Hey, ich habe Company of Heroes + Erweiterungen. Leider habe ich nur noch die ORIGINAL Keys und keine CD'S mehr. Kann ich nicht einfach das Spiel Downloaden, den Original Key eingeben?... Will natürlich wieder Online spielen!


----------



## Tranix (5. Oktober 2011)

Jep, sollte eigentlich gehen.

Falls nicht, ich habe COH auch noch hier, war damals bei meiner 8600GTS bei. Könnte sie dir auch zuschicken.


----------



## Keleg (5. Oktober 2011)

Tranix schrieb:


> Jep, sollte eigentlich gehen.
> 
> Falls nicht, ich habe COH auch noch hier, war damals bei meiner 8600GTS bei. Könnte sie dir auch zuschicken.

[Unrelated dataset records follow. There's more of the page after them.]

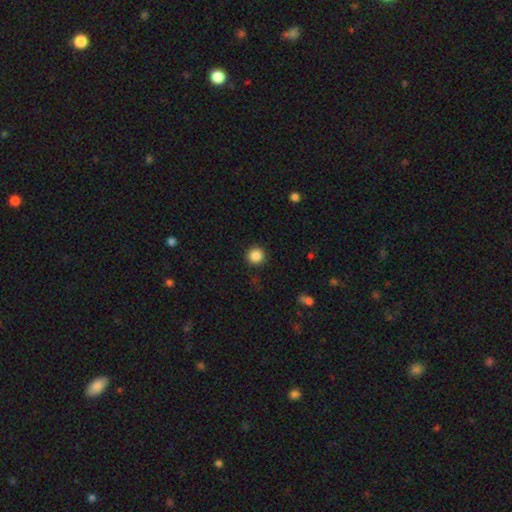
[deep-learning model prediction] The model was most divided on "smooth or featured": smooth: 86%, star or artifact: 10%, featured or disk: 3%. More confident: how rounded — round (95%); merging — none (92%).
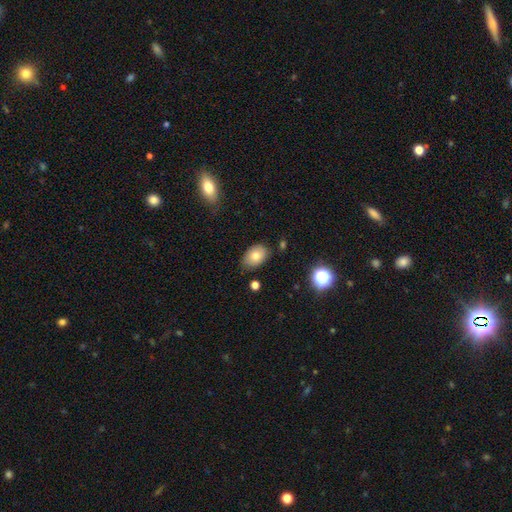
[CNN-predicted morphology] Q: Smooth or featured?
A: smooth (77%); runner-up: featured or disk (13%)
Q: How rounded?
A: in between (85%); runner-up: round (14%)
Q: Merging?
A: none (77%); runner-up: minor disturbance (18%)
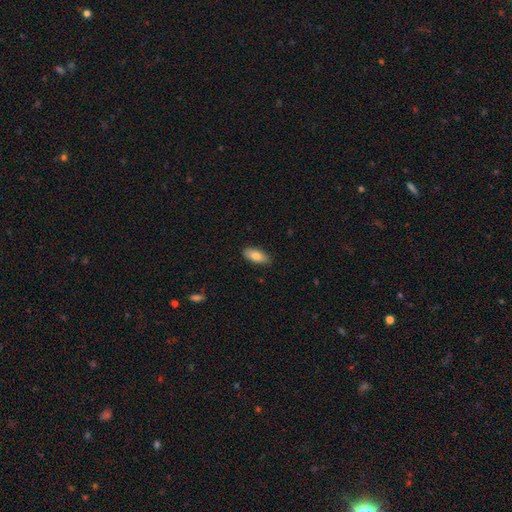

Das finde ich echt nett, allerdings brauche ich die Gold Edition und das Addon.


----------



## Tranix (5. Oktober 2011)

Da muß ich heute abend mal nachschauen, welche Version ich dabei habe.


----------



## Tranix (6. Oktober 2011)

Habe gerade nochmal nachgeschaut. Habe nur die CD´s von der normalen Version.

Damit ist dir leider nicht geholfen.

Aber, du könntest es hier bestellen  :

Company of Heroes Gold - Limited Edition online kaufen bei Medimops

für 7,67 Euro und folgenden Gutschein benutzen:

Der Schnäppchen Blog mit Z » Seite 5 » myDealZ.de

Ich habe vor zwei Tagen als Neukunde dort mit dem Gutschein bestellt. 10 Euro ohne Mindestbestellwert.
Heute ist es angekommen und es hat alles ohne Probleme geklappt.


----------



## Keleg (8. Oktober 2011)

Super Idee, leider funktioniert der Gutschein nichtmehr!
Ich danke dir trotzdem


----------



## mds51 (13. Oktober 2011)

Kannst ja mal versuchen die Keys bei Steam einzufügen, eventuell werden diese unterstützt und du kannst das Spiel dort downloaden. Steam hat meines erachtens CoH im Sortiment.


----------



## Keleg (13. Oktober 2011)

auch ne gute idee... habs nun aber neu gekauft o.o


----------